Distributed inference
The techniques described in the Online learning document can also be used to perform inference over a cluster of machines. Each machine runs the same model, but with different data and different incoming messages, then they exchange messages. The steps are as follows:
- Determine how you want to partition the model, and identify the set of variables shared among multiple partitions.
- For each shared variable, create a variable to hold incoming messages, and attach it via ConstrainEqualRandom. We will call this the inbox. Each machine will have a different value for the inbox. Initially, the inboxes are all uniform.
- Each machine runs inference, obtaining the MarginalDividedByPrior for each shared variable, and divides it by the inbox. We will call this the upward message. If machines are indexed by m, then we will get an array of messages indexed by m.
- On the next iteration, the inbox for a variable on machine m is equal to the product of messages from all other machines.
- At convergence, the posterior for the variable is its marginal computed by any of the machines (they should all be equal).
An example of this procedure can be found in the Infer.NET distribution under Learners. The paths to the batched training methods for the classifier and recommender are:
- Classifier\BayesPointMachineClassifierInternal\Classifiers\NativeDataFormatBayesPointMachineClassifier.cs -> TrainOnMultipleBatches()
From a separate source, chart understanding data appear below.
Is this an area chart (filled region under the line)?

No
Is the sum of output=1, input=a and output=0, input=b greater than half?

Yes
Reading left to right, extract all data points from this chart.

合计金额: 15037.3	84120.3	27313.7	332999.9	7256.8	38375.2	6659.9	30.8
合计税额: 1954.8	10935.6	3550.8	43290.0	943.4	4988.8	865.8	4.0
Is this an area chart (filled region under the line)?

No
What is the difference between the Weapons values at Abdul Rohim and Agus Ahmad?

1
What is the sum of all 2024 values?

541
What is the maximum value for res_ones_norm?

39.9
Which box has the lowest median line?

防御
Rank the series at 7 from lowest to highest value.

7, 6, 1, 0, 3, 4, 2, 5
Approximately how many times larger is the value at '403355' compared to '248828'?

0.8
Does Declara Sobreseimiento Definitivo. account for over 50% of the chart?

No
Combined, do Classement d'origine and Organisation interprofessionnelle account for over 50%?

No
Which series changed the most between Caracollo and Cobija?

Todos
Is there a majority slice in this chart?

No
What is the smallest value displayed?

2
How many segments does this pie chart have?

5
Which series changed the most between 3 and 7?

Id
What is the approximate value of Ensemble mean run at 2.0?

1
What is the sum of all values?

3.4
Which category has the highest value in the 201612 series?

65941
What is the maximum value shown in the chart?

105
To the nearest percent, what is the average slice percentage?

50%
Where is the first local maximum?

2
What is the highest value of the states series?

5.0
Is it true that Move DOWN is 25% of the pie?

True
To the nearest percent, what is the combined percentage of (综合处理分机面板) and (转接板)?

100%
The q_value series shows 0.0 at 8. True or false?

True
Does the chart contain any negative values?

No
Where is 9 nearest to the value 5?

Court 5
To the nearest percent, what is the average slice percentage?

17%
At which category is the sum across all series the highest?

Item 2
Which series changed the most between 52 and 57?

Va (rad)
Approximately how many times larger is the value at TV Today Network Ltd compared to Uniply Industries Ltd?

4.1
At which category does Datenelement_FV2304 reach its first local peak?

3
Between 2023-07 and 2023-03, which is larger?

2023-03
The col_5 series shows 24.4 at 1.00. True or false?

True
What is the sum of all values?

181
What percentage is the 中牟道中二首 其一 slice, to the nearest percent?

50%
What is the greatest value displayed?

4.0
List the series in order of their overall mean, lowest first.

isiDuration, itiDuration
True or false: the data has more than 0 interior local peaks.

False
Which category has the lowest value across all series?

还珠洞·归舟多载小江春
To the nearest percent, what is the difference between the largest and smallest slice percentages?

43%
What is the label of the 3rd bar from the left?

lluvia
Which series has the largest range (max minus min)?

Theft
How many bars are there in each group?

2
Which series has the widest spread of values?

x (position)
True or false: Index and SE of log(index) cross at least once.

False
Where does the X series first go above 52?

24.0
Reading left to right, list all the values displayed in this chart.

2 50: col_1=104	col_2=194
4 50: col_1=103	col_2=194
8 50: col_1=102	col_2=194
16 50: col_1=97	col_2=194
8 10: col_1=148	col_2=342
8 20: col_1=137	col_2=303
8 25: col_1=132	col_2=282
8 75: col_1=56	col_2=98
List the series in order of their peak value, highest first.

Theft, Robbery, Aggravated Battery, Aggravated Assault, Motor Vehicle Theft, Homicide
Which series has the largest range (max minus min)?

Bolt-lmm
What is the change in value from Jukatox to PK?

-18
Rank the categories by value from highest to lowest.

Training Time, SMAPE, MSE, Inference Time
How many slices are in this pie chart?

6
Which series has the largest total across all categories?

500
- Recommender\MatchboxRecommenderInternal\NativeDataFormatMatchboxRecommender.cs -> Train()
To divide out the inbox in step 3, we can use a clever modelling trick instead of doing the division manually. The trick is to make a copy of the shared variable and infer the MarginalDividedByPrior of the copy. Since the inbox is part of the prior of the copy, it will be divided out for free. Here is an example:
Variable<double> weight = Variable.GaussianFromMeanAndVariance(0, 1);
Variable<Gaussian> weightInbox = Variable.Observed(new Gaussian(3,4));
Variable.ConstrainEqualRandom(weight, weightInbox);
Variable<double> weightCopy = Variable.Copy(weight);
weightCopy.AddAttribute(QueryTypes.MarginalDividedByPrior);
InferenceEngine engine = new InferenceEngine();
var message = engine.Infer<Gaussian>(weightCopy, QueryTypes.MarginalDividedByPrior);
This method is recommended since it not only avoids the cost of doing the division but also potential numerical inaccuracies due to round-off errors. (The cost of copying a variable in Infer.NET is negligible since the compiler will optimize it away in the generated code.)